The threat of Belarusian leader Alexander Lukashenko to cut off transit gas supply from Russia to Europe has not been coordinated with Moscow, Kremlin spokesman Dmitry Peskov said on Friday.
Belarus threatened on Thursday to halt natural gas supply at a key pipeline from Russia to Germany passing through Belarus, if the European Union imposes additional sanctions to the country in response to the migrant crisis at the Belarus-Poland border.
"We provide heat to Europe, and they are threatening us with the border closure. What if we block natural gas transit?" Lukashenko said on Thursday, as quoted by Belarusian state news agency Belta.
The Belarusian statement has not been coordinated with Moscow in any way, Peskov told reporters on Friday, as carried by Russian news agency TASS. Belarus is an ally of Russia, but it is also a sovereign state, the Kremlin spokesman said.

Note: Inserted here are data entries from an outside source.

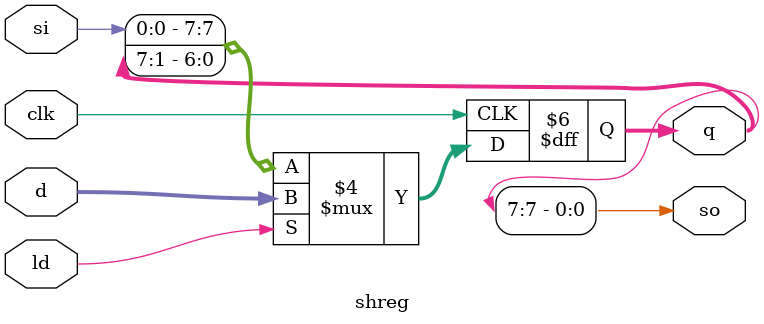
<source format=v>
`timescale 1ns/1ns

module shreg(clk, ld, d, si, so, q);
	input        clk, ld;
	input  [7:0] d;
	input        si;
	output       so;
	output [7:0] q;
	reg    [7:0] q;
	
	always@(posedge clk) begin
		if(ld == 1'b1) begin
			q <= d;
		end else begin
			q <= {si, q[7:1]};
		end
	end
	
	assign so = q[7];

endmodule

</source>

"Russia remains a reliable energy supplier to Europe, regardless of the actions of Belarus," Peskov said, adding that "Russia’s reliability as a supplier and partner in the current and future contracts cannot be called into question." And Putin himself weighed in, per Politico:
"He can, I guess, it’s no good, though, and I’ll talk to him about it … in case he just said it out of anger," Putin told Russian TV channel Rossiya 1 in response to Alexander Lukashenko’s threat to turn off the gas taps.
"This would be a violation of our transit contract and I hope it will not come to that," Putin said, referring to agreements governing the flow of Russian gas along pipelines running through Belarus. Cutting off the gas "would not contribute to the development of our relations with Belarus as a transit country," he warned.
With the threat from Belarus’s leader, the specter of another hurdle to Russian supplies to Europe is being raised days after Russia’s giant Gazprom largely relieved the European gas market by saying that it had approved and started implementing a plan to send natural gas into five storage sites in Europe.
Despite the calmer gas markets in the past few days, uncertainty over Russia’s intentions, and now the Belarus-EU spat could make Europe's gas prices extremely volatile again.
Early on Friday, gas prices at the key hubs in the UK and the Netherlands rose as flows of Russian gas on the Yamal-Europe pipeline via Belarus and Poland remained low for a second consecutive day and half the volume from Wednesday. Forecasts of cooler weather also drove prices higher as colder temperatures signal higher gas demand.